Dave Thornley has gone all Gaga and actually missed the Terriers getting turned over by Vincent Company’s new look Clarets.

Anyway, the man himself writing on behalf of Clarets Mad muses and asks the question; “It’s been quite a while, how was your mid-summer break from football?”

Much has happened since my last posting: we’ve had Paul at Glastonbury; heatwaves; Baz-Ball; Lionesses; travel chaos and Boris Johnson’s abuses of power finally proving beyond the pale for even Tory MPs to tolerate.

In the narrower confines of Burnley Football Club; the rate at which both incoming and outgoing transfer deals have been done has resembled a Wall Street bull market. For Vincent Kompany there has been no cosy settling-in period; no time to sniff the air, familiarise himself with his surroundings and hang the family pictures on the office wall.

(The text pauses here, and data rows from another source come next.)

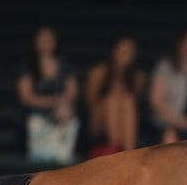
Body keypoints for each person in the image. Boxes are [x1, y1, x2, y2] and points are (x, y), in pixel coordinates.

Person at [17, 26, 80, 164]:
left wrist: (61, 103)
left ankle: (64, 155)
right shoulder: (29, 66)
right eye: (42, 40)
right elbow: (26, 97)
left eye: (49, 40)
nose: (46, 43)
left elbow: (73, 92)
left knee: (66, 111)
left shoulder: (64, 64)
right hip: (37, 115)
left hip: (62, 114)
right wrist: (52, 102)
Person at [84, 35, 146, 155]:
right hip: (99, 121)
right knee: (112, 100)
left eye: (129, 52)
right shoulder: (98, 72)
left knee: (127, 100)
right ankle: (116, 153)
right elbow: (90, 103)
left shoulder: (138, 77)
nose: (126, 55)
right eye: (122, 51)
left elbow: (136, 103)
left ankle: (128, 153)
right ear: (114, 51)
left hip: (124, 118)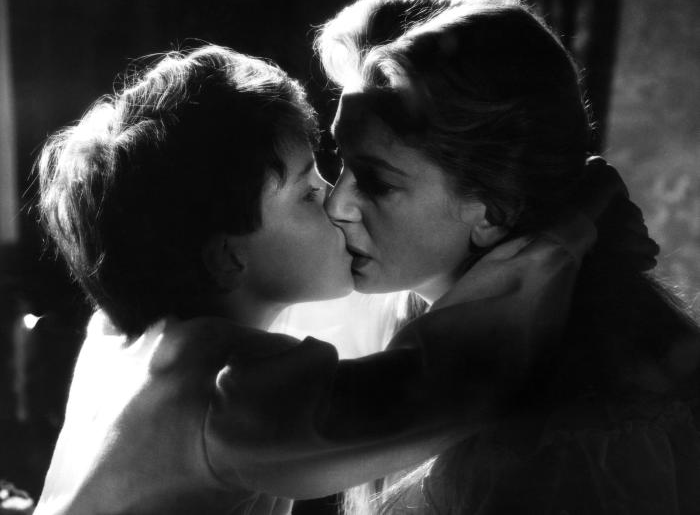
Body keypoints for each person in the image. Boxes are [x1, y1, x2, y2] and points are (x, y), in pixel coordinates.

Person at [33, 45, 601, 515]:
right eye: (308, 192)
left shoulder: (115, 334)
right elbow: (450, 389)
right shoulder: (228, 392)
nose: (336, 202)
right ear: (226, 258)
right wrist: (562, 236)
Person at [316, 0, 700, 515]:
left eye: (376, 181)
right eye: (340, 160)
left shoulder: (568, 438)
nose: (336, 204)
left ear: (493, 212)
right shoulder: (399, 327)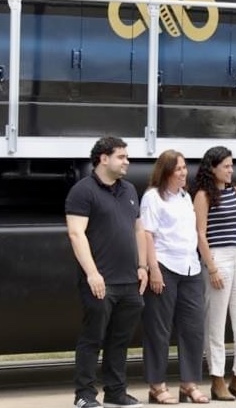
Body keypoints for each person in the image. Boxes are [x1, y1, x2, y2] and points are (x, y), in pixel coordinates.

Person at [65, 136, 146, 408]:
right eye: (122, 157)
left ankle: (116, 392)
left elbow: (138, 230)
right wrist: (92, 273)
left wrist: (143, 267)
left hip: (129, 281)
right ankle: (84, 395)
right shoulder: (82, 191)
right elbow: (76, 234)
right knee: (92, 339)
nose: (127, 162)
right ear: (103, 158)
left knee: (120, 341)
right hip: (100, 281)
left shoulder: (130, 190)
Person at [140, 150, 208, 405]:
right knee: (159, 329)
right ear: (166, 171)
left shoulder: (184, 196)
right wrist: (153, 268)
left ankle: (189, 383)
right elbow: (147, 234)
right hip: (165, 266)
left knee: (193, 329)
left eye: (184, 168)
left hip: (190, 267)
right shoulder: (152, 198)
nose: (183, 172)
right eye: (178, 168)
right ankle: (156, 385)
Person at [191, 146, 236, 401]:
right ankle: (217, 379)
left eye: (232, 165)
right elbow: (200, 233)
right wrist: (212, 267)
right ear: (213, 168)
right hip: (218, 255)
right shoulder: (203, 195)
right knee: (216, 322)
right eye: (226, 166)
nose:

From day one there were deals to be done and a whole new team to create virtually from scratch.

With Dwight McNeil becoming the latest to follow Tarkowski, Mee, Pope, Collins, Hennessy and Weghorst (have I missed anyone out?) through the exit door – with Maxwel Cornet almost certain to follow – there was a distinct lack of familiarity to the Clarets’ opening fixture of the 2022-23 season.

An unfamiliar month for football – July; an unfamiliar day – Friday; an unfamiliar division – the Championship; an unfamiliar venue - Huddersfield’s John Smith Stadium – and an unfamiliar team line-up playing in an unfamiliar formation for an unfamiliar manager.
After the reassuring consistency of the Sean Dyche era, all this felt so very un-Burnley; we are a club which prides itself on its continuity and its traditions. We are not Watford; indeed, we are the Anti-Watford.

Now a confession; the descriptions of play which follow have been gleaned from second hand sources, for while the game was being played, I was in London with my daughter experiencing Lady Gaga at the Tottenham Hotspur stadium, a venue I hope to revisit next season in its more traditional format to watch Burnley.

For that to happen (unless Spurs suffer a cataclysmic season) the Clarets need to secure promotion with this largely youthful, callow, and inexperienced set of players assembled with purpose but in haste by a manager untried at this level.

Fortunately, the early signs were probably beyond most Clarets fans’ wildest expectations. Burnley 2.0, Kompany’s Burnley, passed the ball around with fluency, imagination, and poise; cherishing possession and using it to construct a series of dangerous attacks.
Burnley held possession of the ball for 70 per-cent of the game’s duration – yes, it’s true - seventy percent!

They outshot their opponents (who were the home team, remember) by 16 to 2 with an on-target ratio of 7 to zero.
But as we have all been fond of reminding any and all throughout Burnley’s time in the Premier League, the only statistic that matters is the score-line, and for such domination of the ball to mean anything at all, it must yield goals and points.

Fortunately, at about the same time that I was watching Lady Gaga belt out “Poker Face”, one of those bright, young new additions to the Clarets’ family, Ian Maatsen was calmly slotting the ball into the corner of Huddersfield’s goal, following a move which involved a neat passing interchange and a clever dummy from Ashley Barnes – whose appearance provided a reassuring presence for the travelling Burnley supporters.

Another of the new arrivals, Josh Cullen was impressive in midfield and the deployment of Charlie Taylor in the centre of defence and Jack Cork in the “Fernandinho role” as a holding midfield player,
were unexpected tactical nuances which worked to great effect, another surprise was the selection of Dara Costelloe in attack. A statement, surely, that Kompany is keen to give youth its chance.

It is, of course, a long season ahead and there will inevitably be matches where the football doesn’t flow so smoothly, and results need to be ground out. The relentless churn of matches will weigh heavily on young limbs and the cockiness and confidence of youth can, at those times, give way to uncertainty and anxiety. Managing the team through those periods will test Kompany’s expertise as he seeks to graft resilience onto the skill demonstrated on Friday night.

But let us not concern ourselves with such matters just yet, let us instead enjoy an important victory achieved in a manner not seen, but craved for, throughout the majority of Burnley’s time in the Premier League.

It’s the Hatters up next, I wonder who Alan West will be rooting for? I hope he can say a little prayer for us too! (TEC.)